Questa curiosità anche avversa conduce molta gente a cercare Gesù,  e Lui non si nega anzi  si dona completamente agli altri, ascoltando, guarendo, predicando, esorcizzando, insegnando, e in questo contesto di miracoli e di vita, c’è anche chi lo accusa. Personaggio scomodo Gesù, specialmente per i dotti del Tempio, che si consultano per trovare l’accusa infamante, quell’accusa che lo condurrà alla morte.

Gesù lo sà, anzi più volte la profetizza davanti ai suoi discepoli, e la rivela come ultimo atto dovuto, come conseguenza inevitabile di quello scandalo suscitato che crea il contrasto tra “i pensieri degli uomini” e “i pensieri di Dio.” Cristo così facendo rivela il significato e la portata della sua salvezza offerta da Dio per mezzo della sua vita della sua parola, “Verbo fatto carne”. Ma i dotti e i sapienti dell’epoca non l’accettano e lo condannano sulla Croce.

Crocifiggilo ….Crocifiggilo…. urlano davanti al Prefetto Ponzio Pilato. Ma la massima autorità interrrolatolo  lo riconosce innocente, e per tre volte lo ripete a loro, mentre la folla tumultuosa grida, vogliamo libero Barabba, crocifiggi Gesù.

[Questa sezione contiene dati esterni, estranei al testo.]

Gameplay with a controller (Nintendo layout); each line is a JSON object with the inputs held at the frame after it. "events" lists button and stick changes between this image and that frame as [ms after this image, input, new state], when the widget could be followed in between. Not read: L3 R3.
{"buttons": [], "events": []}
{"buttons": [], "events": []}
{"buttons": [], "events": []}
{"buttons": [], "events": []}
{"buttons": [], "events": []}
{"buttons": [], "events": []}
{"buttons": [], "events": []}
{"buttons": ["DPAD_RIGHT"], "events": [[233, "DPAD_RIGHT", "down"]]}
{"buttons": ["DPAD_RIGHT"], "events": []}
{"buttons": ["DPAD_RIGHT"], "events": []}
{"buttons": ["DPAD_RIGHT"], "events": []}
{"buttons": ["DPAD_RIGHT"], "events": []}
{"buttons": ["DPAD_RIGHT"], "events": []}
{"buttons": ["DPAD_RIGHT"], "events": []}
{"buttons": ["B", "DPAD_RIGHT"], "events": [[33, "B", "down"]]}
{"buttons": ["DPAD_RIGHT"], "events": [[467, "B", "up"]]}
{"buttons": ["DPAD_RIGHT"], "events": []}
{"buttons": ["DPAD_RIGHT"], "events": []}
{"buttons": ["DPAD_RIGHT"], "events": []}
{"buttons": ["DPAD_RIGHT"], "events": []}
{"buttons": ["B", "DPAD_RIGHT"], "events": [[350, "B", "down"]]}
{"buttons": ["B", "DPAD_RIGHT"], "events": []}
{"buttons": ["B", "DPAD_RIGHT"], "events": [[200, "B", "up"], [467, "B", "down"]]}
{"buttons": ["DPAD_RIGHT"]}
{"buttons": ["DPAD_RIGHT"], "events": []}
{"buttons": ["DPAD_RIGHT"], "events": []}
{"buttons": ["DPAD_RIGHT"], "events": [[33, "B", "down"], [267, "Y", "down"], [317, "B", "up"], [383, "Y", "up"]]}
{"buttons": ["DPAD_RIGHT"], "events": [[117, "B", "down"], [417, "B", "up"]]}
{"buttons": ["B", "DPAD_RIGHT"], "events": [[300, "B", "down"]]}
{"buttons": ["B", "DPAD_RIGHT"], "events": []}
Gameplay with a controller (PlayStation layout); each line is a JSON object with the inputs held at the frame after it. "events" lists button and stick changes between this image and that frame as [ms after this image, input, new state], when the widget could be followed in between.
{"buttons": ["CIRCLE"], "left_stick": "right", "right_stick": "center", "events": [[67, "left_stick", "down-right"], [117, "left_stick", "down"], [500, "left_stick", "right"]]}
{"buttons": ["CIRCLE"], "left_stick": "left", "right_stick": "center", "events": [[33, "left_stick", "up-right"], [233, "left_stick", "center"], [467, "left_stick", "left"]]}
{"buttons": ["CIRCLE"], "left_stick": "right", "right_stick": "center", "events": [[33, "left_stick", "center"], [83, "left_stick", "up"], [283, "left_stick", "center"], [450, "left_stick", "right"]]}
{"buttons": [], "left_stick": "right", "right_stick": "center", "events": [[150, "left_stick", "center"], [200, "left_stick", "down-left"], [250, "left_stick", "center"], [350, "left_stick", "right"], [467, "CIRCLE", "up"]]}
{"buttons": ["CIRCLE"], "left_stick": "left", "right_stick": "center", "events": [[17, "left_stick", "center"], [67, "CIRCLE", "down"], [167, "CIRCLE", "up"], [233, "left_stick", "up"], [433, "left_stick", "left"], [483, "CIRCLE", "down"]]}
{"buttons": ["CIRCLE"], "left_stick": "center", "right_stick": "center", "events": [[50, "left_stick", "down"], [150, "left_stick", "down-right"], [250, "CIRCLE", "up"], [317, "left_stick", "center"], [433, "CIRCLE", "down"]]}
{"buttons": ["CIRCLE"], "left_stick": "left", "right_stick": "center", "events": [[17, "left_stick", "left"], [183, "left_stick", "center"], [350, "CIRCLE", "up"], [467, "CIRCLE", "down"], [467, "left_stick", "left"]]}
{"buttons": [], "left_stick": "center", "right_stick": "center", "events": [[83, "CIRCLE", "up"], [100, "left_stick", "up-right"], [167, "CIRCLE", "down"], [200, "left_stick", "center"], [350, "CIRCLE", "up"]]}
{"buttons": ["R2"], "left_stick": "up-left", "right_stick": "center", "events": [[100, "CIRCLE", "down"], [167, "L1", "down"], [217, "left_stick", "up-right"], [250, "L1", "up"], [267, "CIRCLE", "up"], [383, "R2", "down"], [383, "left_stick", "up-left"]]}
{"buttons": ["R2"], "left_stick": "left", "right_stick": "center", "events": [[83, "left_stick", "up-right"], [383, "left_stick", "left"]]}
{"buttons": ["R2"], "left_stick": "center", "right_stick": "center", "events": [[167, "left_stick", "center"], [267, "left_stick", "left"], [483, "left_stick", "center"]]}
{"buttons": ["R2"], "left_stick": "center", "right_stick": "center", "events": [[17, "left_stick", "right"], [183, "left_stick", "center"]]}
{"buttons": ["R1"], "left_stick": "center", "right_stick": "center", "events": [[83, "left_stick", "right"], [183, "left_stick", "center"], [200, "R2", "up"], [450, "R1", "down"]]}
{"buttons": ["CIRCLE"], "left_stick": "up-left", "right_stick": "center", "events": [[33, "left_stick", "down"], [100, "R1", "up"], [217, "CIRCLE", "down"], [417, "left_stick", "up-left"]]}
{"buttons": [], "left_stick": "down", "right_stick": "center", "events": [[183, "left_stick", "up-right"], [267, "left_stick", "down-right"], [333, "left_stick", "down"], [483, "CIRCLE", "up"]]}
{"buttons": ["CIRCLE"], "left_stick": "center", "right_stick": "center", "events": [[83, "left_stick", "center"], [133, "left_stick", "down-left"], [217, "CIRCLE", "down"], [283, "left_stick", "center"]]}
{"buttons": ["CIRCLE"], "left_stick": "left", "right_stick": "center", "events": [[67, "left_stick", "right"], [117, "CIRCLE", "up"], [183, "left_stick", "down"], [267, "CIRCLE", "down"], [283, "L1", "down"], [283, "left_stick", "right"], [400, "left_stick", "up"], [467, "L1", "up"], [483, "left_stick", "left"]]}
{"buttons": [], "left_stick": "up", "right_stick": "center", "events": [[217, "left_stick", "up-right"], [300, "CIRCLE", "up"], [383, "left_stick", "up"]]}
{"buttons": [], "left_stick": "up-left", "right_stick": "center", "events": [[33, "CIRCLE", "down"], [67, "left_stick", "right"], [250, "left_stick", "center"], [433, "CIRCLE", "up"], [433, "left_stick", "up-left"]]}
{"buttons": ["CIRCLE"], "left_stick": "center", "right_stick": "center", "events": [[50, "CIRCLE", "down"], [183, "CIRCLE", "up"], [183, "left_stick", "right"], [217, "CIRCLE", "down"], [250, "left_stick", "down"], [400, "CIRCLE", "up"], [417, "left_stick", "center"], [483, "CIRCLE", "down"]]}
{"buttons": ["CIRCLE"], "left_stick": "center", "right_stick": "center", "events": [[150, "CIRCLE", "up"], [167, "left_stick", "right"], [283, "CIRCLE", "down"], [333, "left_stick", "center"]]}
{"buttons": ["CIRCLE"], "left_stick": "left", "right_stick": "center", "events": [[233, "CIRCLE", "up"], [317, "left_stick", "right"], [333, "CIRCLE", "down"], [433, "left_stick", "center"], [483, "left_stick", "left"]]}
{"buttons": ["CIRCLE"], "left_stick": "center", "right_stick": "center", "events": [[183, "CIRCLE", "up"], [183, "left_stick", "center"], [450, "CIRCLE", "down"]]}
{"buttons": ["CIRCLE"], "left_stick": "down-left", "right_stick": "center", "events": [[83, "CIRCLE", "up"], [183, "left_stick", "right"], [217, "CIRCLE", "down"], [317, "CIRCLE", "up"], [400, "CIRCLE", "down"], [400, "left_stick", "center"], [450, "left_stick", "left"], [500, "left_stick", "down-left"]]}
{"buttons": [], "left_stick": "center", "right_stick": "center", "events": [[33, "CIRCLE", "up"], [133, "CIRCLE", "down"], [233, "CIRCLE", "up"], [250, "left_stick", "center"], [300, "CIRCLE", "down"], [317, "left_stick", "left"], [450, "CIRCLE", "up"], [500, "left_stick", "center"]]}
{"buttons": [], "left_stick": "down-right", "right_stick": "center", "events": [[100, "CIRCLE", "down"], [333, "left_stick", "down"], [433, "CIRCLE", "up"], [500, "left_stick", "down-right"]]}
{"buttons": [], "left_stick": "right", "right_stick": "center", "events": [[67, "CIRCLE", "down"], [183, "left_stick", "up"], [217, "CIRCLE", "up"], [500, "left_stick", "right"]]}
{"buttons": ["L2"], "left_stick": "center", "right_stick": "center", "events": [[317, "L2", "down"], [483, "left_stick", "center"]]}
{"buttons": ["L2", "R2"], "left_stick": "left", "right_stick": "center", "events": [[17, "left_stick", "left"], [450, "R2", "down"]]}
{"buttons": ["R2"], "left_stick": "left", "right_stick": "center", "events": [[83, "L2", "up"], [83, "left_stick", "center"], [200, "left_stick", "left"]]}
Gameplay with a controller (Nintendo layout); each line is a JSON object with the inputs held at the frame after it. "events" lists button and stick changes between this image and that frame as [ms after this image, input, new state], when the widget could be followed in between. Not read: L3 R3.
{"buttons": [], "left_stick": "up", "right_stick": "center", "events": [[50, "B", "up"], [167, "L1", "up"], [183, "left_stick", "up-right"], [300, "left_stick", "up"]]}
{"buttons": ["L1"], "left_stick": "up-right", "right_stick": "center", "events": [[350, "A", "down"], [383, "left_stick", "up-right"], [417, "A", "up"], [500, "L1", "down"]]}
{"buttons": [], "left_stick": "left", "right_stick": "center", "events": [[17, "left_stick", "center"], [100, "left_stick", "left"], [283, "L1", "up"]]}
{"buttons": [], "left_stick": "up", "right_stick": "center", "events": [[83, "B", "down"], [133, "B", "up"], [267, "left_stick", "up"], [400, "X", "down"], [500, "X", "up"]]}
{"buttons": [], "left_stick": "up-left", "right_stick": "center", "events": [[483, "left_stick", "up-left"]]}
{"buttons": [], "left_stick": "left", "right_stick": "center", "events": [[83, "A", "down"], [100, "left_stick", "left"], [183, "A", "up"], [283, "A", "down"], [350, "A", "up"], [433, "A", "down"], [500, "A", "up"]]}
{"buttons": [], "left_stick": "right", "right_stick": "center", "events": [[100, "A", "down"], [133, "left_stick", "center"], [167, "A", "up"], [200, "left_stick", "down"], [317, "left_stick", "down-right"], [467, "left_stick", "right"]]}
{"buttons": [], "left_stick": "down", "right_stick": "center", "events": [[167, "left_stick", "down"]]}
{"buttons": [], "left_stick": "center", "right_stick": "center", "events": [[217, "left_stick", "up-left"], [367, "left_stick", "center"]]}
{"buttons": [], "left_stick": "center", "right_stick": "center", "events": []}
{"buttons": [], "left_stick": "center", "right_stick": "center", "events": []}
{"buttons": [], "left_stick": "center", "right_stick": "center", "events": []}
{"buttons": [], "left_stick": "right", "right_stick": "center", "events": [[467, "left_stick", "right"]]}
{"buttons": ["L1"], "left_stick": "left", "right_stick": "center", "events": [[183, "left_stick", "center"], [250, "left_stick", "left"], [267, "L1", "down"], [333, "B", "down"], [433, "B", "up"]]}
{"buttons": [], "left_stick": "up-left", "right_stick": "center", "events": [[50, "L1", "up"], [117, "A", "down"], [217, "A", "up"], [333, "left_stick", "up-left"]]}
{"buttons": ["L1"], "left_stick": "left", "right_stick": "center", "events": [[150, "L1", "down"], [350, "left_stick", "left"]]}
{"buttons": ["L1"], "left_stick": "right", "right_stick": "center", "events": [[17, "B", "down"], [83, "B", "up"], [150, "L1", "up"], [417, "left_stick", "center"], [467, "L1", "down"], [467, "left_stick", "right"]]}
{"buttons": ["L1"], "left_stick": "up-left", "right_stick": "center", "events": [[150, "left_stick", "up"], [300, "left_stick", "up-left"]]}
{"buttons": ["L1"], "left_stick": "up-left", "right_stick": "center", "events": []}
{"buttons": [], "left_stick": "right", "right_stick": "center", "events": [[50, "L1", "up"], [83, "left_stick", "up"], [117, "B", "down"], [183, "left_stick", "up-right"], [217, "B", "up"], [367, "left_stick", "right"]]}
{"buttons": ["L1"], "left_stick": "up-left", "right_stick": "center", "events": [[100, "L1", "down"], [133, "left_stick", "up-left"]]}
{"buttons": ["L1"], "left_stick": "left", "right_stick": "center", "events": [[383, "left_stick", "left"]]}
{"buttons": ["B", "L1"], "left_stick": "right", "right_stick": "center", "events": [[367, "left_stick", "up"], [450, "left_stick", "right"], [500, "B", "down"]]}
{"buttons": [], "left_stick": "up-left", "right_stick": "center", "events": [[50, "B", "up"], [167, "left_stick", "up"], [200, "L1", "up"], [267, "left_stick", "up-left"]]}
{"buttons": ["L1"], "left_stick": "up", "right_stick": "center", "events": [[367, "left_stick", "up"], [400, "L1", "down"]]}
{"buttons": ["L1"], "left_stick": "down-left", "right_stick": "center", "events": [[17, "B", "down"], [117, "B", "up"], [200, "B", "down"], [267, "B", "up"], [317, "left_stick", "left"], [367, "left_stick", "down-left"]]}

La differenza adesso non è soltanto nella storia intesa come fatto compiuto, ma è nell’accettare il Cristo come il Salvatore, l’uomo fatto verbo di Dio, morente sulla Croce per i nostri peccati, resuscitato dalla morte per la nostra salvezza. Questo significato escatologico trova l’uomo a salire sul Golgota e a vedere con i  propri occhi della coscienza…. Perche?    DIO LO VUOLE!

Dio ci chiama per mezzo del Figlio ai piedi della Croce e ci interroga a riflettere con queste parole:

....Figlio sei salito in cima alla montagna…. e cosa hai visto…. una croce, un uomo o una condanna?

Mio signore ho visto di più….. ma la mia anima mi parla  e nella Tua parola trova luce perché essa salva!    

Rifletti: la creatura è impotente davanti a Dio, solo accettando la  Grazia si è salvati!

"Articulus stantis aut cadentis ecclesiae"  ossia, il punto sul quale la chiesa sta o cade!